WHAT TO PRODUCE:
Return all of the records below word for word, leaving out the pictures.

DATA TO EXAMINE:
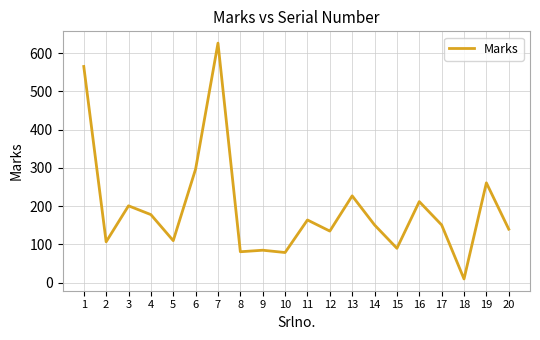

Where does the data first go above 151?

1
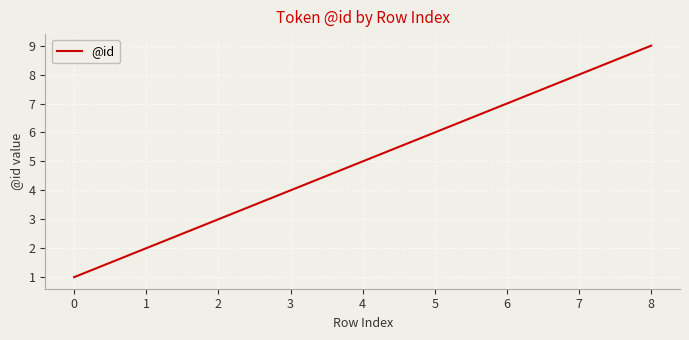

What is the difference between the maximum and minimum values?

8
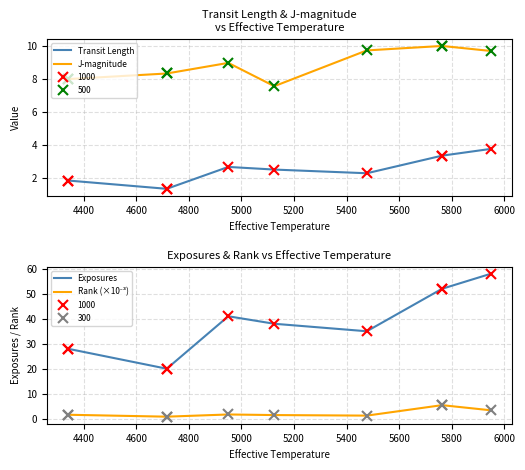

In Transit Length, how many points are lower than both neighbors (excluding endpoints)?

1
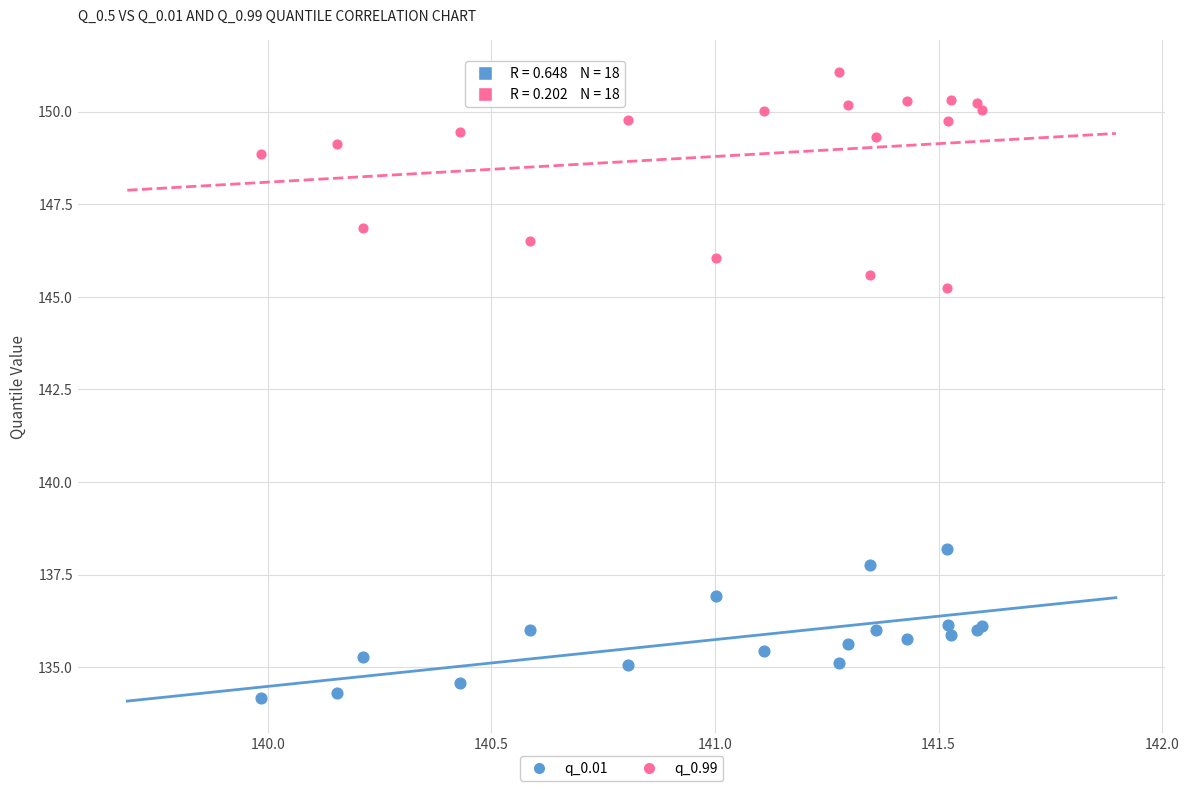

What is the X range (max minus min) for the scatter plot?

1.6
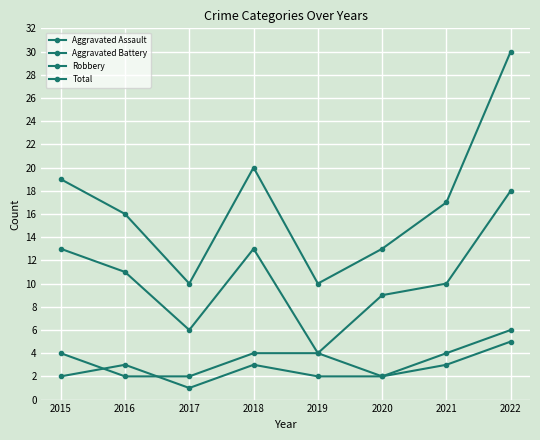

The value of Aggravated Assault at 2018 is 3. True or false?

True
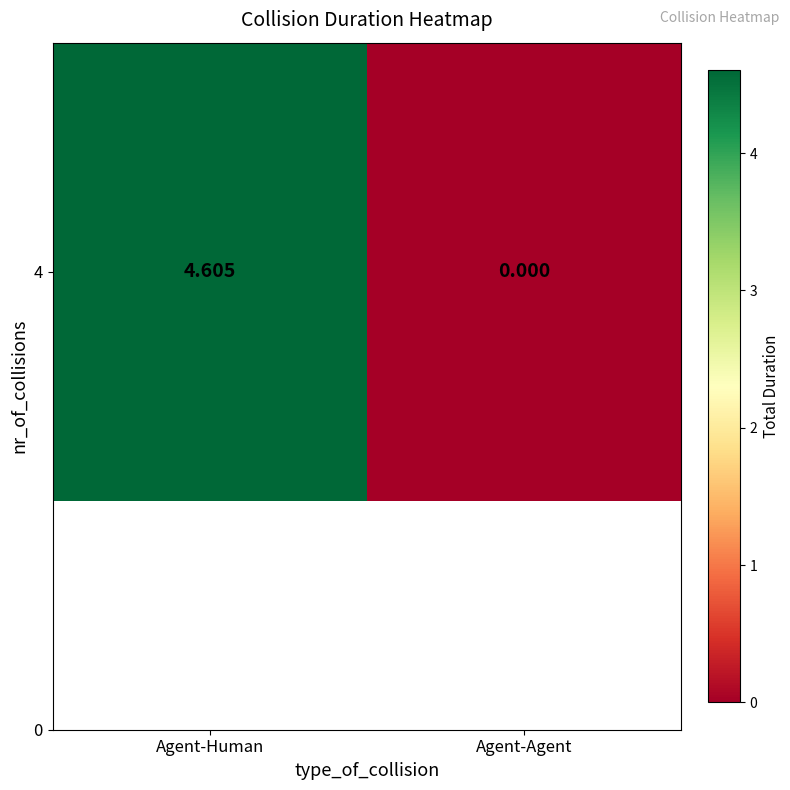

Between Agent-Human and Agent-Agent, which is larger?

Agent-Human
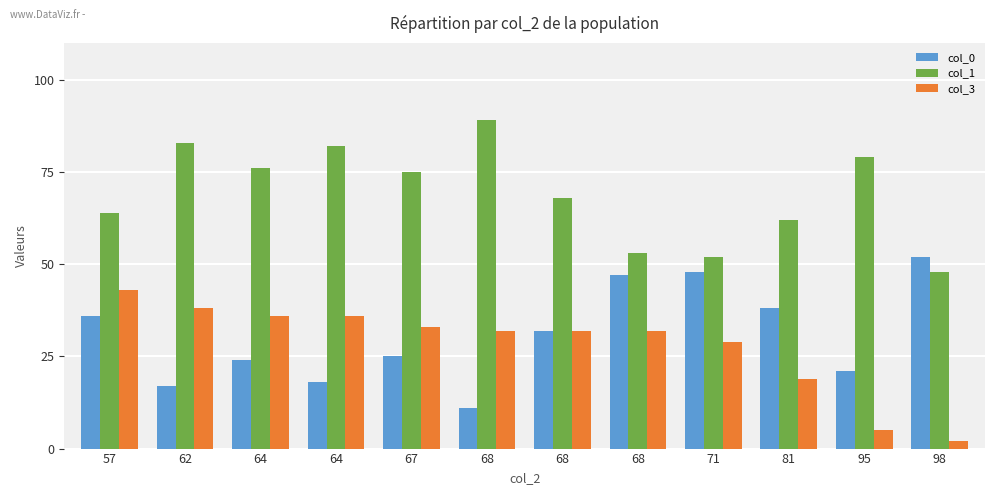

What are all the series names shown in the legend?

col_0, col_1, col_3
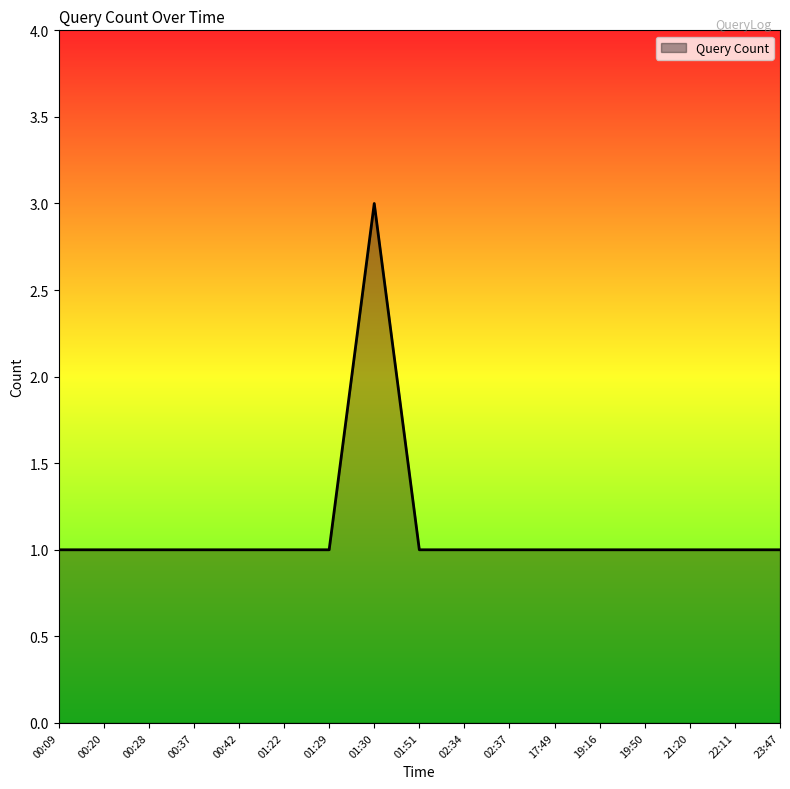

Does the chart display data point markers on the line(s)?

No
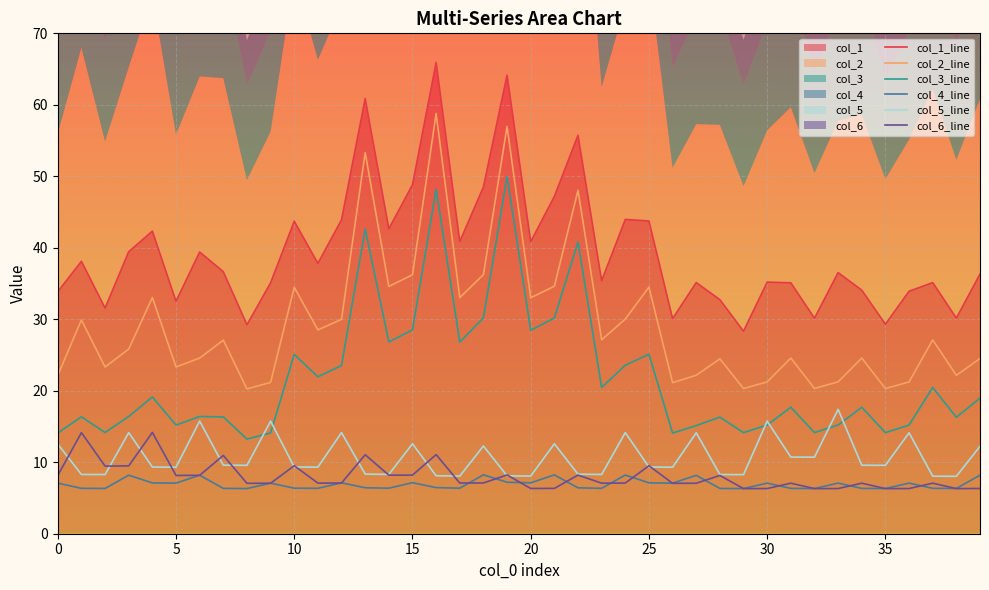

What is the label of the 23rd point from the left?

22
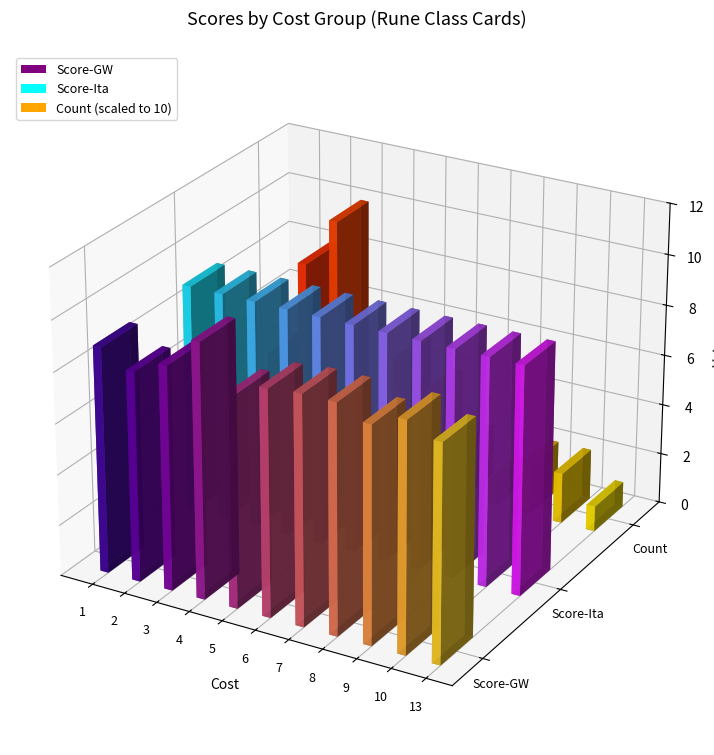

How many groups of bars are there?

11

SOLUTION FOR THIS PROBLEM:
Where does the data first go above 151?

1

What is the difference between the maximum and minimum values?

8

In Transit Length, how many points are lower than both neighbors (excluding endpoints)?

1

What is the X range (max minus min) for the scatter plot?

1.6

The value of Aggravated Assault at 2018 is 3. True or false?

True

Between Agent-Human and Agent-Agent, which is larger?

Agent-Human

What are all the series names shown in the legend?

col_0, col_1, col_3

Does the chart display data point markers on the line(s)?

No

What is the label of the 23rd point from the left?

22

How many groups of bars are there?

11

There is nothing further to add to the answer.